Domingo é um dia especial. O futebol, a pescaria, o churrasco, a família, os amigos. Tudo aquilo que a semana nos tira, o domingo nos devolve. Até o sono, mas que se deve dosar, senão o tempo se torna pouco para as outras felicidades. E como o domingo é pequeno! É preciso uma escala de atividades, um planejamento estratégico, uma distribuição sensata das horas e dos minutos para cada afazer dominical.
Everaldo sabe disso e, naquele domingo logo após o almoço, sua agenda aponta para a visita, algumas vezes já adiada, à sua irmã Madalena. O bairro era perto e logo ele se aproxima do local. Da esquina pode notar que algo diferente estava acontecendo, pois sua irmã se encontrava debruçada na pequena cerca que rodeava a casa, gesticulando e falando alto, mesmo estando tão próxima de duas outras senhoras, salvo engano, suas vizinhas. A poucos passos da entrada, era impossível não ouvir o ocorrido.
** Eu sabia que ele ia matá-la! – bradou a irmã.
** Já estava demorando – emendou a primeira vizinha.
** Tinha que acabar assim mesmo – arrematou a vizinha número dois.
O homem foi cumprimentado de forma que sua chegada não viesse ferir a conversa. O sorriso de boas-vindas, tal a pressa, se revelou mais um aceno de adeus.

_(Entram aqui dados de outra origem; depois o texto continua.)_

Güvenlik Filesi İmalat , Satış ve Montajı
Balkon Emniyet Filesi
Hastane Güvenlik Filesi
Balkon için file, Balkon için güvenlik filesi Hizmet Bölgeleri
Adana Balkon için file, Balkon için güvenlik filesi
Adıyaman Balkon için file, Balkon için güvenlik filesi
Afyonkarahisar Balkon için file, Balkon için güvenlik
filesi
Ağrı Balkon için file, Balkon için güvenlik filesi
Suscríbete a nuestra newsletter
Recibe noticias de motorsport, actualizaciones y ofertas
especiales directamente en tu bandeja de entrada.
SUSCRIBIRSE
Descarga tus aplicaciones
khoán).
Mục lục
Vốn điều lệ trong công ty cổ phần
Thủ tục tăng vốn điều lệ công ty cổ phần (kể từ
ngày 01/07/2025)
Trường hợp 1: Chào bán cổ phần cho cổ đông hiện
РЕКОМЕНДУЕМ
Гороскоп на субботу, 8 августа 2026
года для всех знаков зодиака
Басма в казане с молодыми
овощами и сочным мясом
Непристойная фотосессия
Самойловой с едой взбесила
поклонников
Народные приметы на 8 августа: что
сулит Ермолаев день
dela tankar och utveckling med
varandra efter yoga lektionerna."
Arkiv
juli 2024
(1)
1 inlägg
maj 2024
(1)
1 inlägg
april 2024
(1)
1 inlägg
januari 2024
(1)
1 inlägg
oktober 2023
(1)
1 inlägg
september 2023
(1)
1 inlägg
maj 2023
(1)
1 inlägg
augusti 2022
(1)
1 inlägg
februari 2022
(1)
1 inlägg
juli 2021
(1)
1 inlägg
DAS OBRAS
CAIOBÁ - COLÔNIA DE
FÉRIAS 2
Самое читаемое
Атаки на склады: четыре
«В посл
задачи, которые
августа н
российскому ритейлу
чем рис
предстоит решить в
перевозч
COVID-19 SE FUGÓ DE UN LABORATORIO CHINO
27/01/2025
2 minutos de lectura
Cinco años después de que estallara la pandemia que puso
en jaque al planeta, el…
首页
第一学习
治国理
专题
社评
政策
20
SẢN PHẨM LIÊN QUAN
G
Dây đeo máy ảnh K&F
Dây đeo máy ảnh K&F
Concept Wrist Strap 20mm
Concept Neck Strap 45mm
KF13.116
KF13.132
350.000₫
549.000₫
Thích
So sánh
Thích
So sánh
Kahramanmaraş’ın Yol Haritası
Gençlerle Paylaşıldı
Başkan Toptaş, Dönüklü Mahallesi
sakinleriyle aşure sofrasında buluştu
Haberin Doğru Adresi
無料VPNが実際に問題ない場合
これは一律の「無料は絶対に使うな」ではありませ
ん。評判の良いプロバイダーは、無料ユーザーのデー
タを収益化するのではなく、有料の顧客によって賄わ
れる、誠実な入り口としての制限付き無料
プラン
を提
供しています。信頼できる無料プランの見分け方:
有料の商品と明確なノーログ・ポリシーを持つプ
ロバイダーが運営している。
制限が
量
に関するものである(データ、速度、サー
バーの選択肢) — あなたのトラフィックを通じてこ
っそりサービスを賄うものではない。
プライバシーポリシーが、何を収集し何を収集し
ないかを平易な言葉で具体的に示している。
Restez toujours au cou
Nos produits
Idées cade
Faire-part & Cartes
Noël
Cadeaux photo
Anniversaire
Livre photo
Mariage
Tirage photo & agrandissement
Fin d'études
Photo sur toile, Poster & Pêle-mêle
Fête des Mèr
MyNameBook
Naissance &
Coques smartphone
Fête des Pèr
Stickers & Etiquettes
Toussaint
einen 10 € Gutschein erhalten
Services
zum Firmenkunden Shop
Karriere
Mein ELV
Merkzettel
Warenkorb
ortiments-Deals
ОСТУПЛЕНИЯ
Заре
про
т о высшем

E o assunto prosseguiu:
** Até que enfim ele percebeu que estava sendo traído – bradou a segunda vizinha.
** O marido é mesmo o último a saber – emendou a irmã.

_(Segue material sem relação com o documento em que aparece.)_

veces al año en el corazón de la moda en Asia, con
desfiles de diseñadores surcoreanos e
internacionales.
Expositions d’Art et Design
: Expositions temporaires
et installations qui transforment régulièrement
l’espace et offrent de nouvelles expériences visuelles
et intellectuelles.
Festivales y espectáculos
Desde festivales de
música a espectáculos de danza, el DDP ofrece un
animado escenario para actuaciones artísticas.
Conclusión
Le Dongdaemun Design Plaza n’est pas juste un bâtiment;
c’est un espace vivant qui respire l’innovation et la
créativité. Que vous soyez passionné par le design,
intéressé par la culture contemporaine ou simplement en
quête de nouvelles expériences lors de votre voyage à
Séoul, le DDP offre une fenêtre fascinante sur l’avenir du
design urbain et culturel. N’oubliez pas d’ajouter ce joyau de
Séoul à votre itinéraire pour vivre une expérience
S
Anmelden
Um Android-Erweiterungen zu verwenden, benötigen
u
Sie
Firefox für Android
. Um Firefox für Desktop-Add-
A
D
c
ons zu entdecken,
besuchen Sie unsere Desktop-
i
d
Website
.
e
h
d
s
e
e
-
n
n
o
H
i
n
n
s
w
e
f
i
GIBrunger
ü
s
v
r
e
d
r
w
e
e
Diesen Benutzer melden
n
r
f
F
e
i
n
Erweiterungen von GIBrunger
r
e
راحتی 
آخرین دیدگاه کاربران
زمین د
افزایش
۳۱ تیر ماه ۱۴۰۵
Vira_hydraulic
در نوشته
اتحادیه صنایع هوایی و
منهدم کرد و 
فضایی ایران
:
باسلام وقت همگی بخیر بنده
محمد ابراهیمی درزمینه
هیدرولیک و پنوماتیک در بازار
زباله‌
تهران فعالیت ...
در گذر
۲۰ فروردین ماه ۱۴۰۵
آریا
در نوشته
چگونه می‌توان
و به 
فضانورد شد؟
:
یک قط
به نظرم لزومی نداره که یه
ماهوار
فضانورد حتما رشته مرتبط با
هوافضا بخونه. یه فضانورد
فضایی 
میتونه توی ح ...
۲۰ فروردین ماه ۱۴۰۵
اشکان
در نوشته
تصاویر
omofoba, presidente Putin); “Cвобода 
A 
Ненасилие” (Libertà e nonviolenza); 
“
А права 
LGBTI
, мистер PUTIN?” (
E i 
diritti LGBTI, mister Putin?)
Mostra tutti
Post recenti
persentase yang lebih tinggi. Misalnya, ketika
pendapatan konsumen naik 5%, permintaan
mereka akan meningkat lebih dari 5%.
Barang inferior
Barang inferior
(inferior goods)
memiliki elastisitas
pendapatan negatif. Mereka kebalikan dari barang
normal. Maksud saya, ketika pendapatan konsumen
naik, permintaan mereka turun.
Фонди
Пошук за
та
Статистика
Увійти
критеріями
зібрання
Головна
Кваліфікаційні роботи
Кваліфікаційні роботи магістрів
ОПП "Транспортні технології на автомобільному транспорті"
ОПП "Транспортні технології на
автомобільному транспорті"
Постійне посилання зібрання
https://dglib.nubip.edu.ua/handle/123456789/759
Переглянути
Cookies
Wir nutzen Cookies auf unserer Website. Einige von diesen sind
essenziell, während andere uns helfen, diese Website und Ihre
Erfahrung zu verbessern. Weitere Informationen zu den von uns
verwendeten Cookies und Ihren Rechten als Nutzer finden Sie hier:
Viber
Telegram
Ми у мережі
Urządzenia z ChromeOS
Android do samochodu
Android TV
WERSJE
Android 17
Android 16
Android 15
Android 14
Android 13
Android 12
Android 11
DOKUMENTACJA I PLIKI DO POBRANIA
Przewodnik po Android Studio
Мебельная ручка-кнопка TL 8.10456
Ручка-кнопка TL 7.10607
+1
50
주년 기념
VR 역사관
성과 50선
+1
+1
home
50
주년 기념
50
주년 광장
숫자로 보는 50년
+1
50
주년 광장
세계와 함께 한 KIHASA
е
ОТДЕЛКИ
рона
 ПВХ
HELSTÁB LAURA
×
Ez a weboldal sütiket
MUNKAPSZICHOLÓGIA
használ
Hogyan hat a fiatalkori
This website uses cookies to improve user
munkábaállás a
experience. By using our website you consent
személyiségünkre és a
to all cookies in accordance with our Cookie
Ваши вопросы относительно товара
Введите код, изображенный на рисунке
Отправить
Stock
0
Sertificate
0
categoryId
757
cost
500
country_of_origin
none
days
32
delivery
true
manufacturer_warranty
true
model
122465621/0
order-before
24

** Um tiro foi pouco – arrematou a vizinha número um.
Transpondo o portão, Everaldo arrisca uma pergunta levado pela natural curiosidade.
** Houve tiro mesmo?
** Se houve! – Bradou a primeira vizinha.
** No meio da testa! – Emendou a vizinha número dois.

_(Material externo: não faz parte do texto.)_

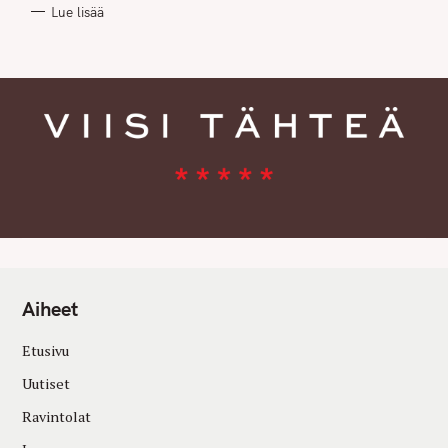
R
Lue lisää
I
E
S
Aiheet
Etusivu
Uutiset
Ravintolat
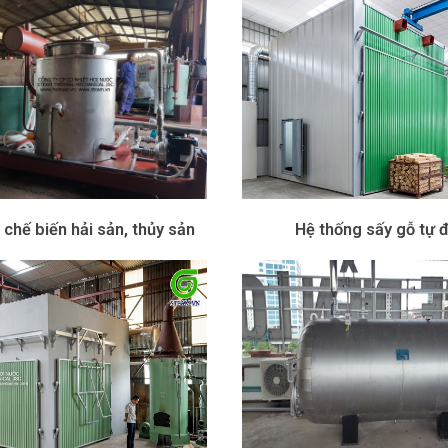
 chế biến hải sản, thủy sản
Hệ thống sấy gỗ tự 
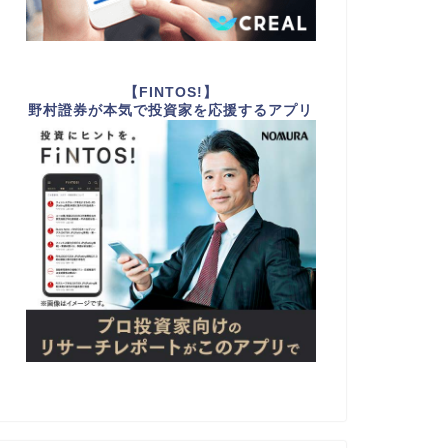
【FINTOS!】
野村證券が本気で投資家を応援するアプリ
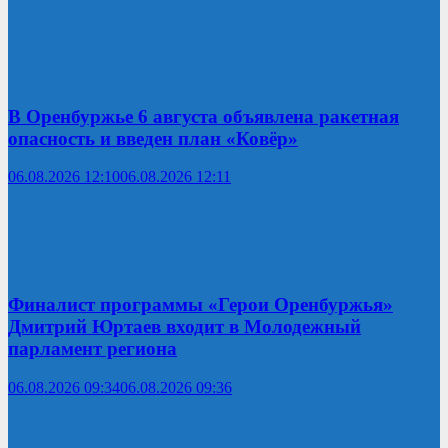
В Оренбуржье 6 августа объявлена ракетная
опасность и введен план «Ковёр»
06.08.2026 12:10
06.08.2026 12:11
Финалист программы «Герои Оренбуржья»
Дмитрий Юртаев входит в Молодежный
парламент региона
06.08.2026 09:34
06.08.2026 09:36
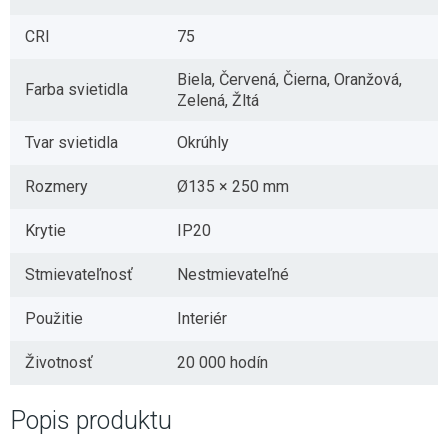
CRI
75
Biela, Červená, Čierna, Oranžová,
Farba svietidla
Zelená, Žltá
Tvar svietidla
Okrúhly
Rozmery
Ø135 × 250 mm
Krytie
IP20
Stmievateľnosť
Nestmievateľné
Použitie
Interiér
Životnosť
20 000 hodín
Popis produktu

** E olha que ele era um homem pacífico – arrematou a irmã.
O homem dá um passo para dentro da casa em busca do cunhado e dos sobrinhos, mas se detém para uma nova pergunta:
** Que dia foi isso?
** Ontem. Todo mundo viu – bradou a irmã.
** Deve sepultar amanhã – emendou a segunda vizinha.
** Não perco por nada deste mundo! – Arrematou a vizinha número um.
Everaldo não consegue enfiar-se por completo na residência. A mão direita no portal mantém sua cabeça de fora.
** Mas quem é mesmo que morreu?
** A sem-vergonha da Lazinha na novela das oito! – Responderam em coro as eufóricas mulheres.
O homem finalmente se deixa levar por seus passos, e se joga no sofá ao lado dos sobrinhos, e suspira de alívio por estar distante de toda aquela violência. Quanta surpresa o domingo nos revela! É mesmo um dia muito especial.